20041001

BBC NEWS | Family's plea after soldier's suicide

soap box time;



I'm here to tell you folks that the medications I've been given for ptsd elevate the risks of suicide for a few weeks when you start taking them AND a few weeks after you stop! If you can go in-patient during those periods, DO!



I've suffered with ptsd for decades now. The meds today are better than they were... ONCE THEY REACH THERAPUTIC LEVELS IN YOUR BODY. Without the meds suicide is a whisper that grows into a nag that becomes the only way out. It's gradual enough to trigger the survival instinct or draw attention. There's a chance, if slim that you'll survive it.



Going on and off the meds it's a sledge hammer that knocks you to your knees so hard and sudden that you ain't left with enough energy to fight it RIGHT THEN.



They know that. That's why the caution you to maintain your dosage. If they can figure out what yours should be. They're cautioned to keep patients under close observation during those periods.



My experience is that close observation turns out to be once a week visit to the office for them to ask you how you're doing. How many of us tell them anything other than, "I'm o.k."



AND ANOTHER THING. Suicide isn't the only psychotic ideas that pop up. If you can't be closely watched, stay away from loved ones!



That's what I think about the whole thing.



Maybe later I'll go into what it's like to be misdiagnosed before ICDM included ptsd in their desk reference and it became the diagnosis de jour.

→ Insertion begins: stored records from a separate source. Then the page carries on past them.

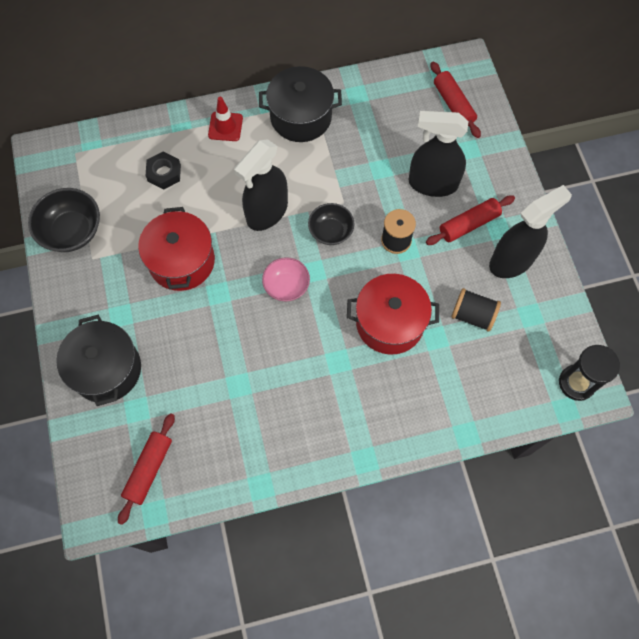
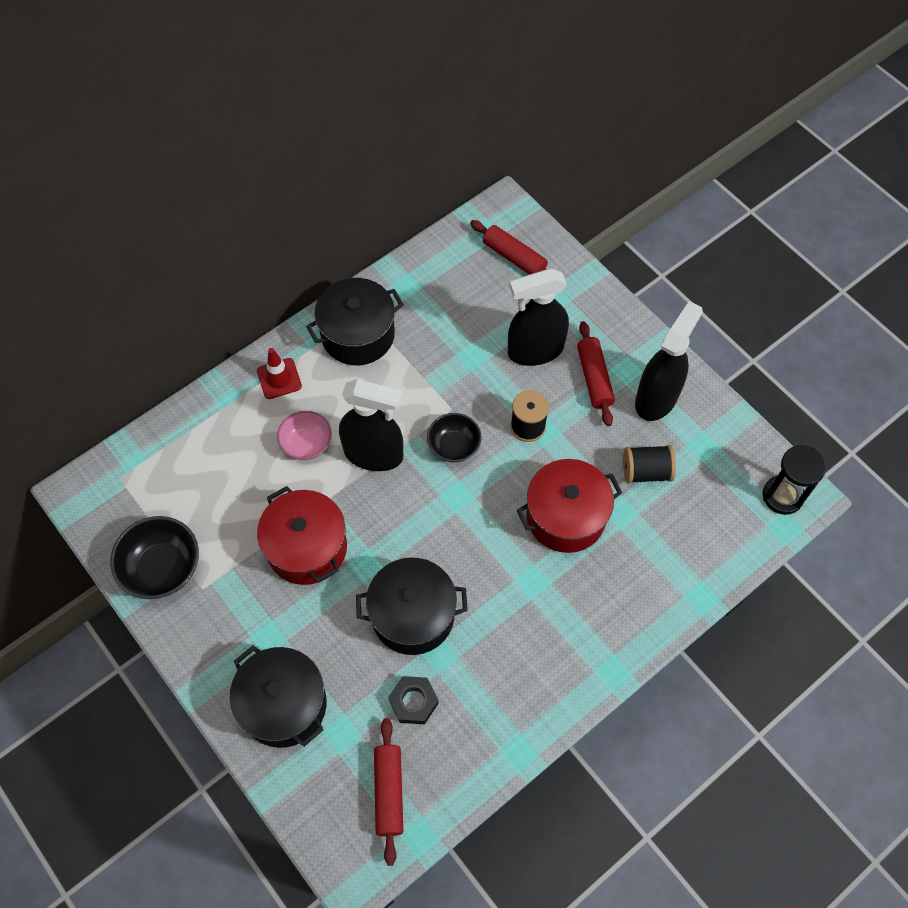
camera: 25 degrees left, 5 degrees down
(164, 173) = (236, 458): black nut -> black nut (413, 701)
(234, 346) = (413, 615): none -> black pot
(267, 212) = (374, 454): black spray bottle -> black spray bottle turned 90 degrees counterclockwise
(286, 286) = (436, 525): pink bowl -> pink bowl (306, 444)
(468, 224) = (594, 378): red rolling pin -> red rolling pin turned 45 degrees counterclockwise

Hallucinations, sitting in the corner drooling on yourself, tendons in the back of the neck drawing up like bow strings,...



Come on folks, take responsibility for your lives. Don't be so damn negative. Everybody has problems. Sing along now, "Get over it!"



If 60 days short of the end of your tour of service you became instantly unfit for military service it's because you're the slime on the edge of chicken shit that can't tough it out!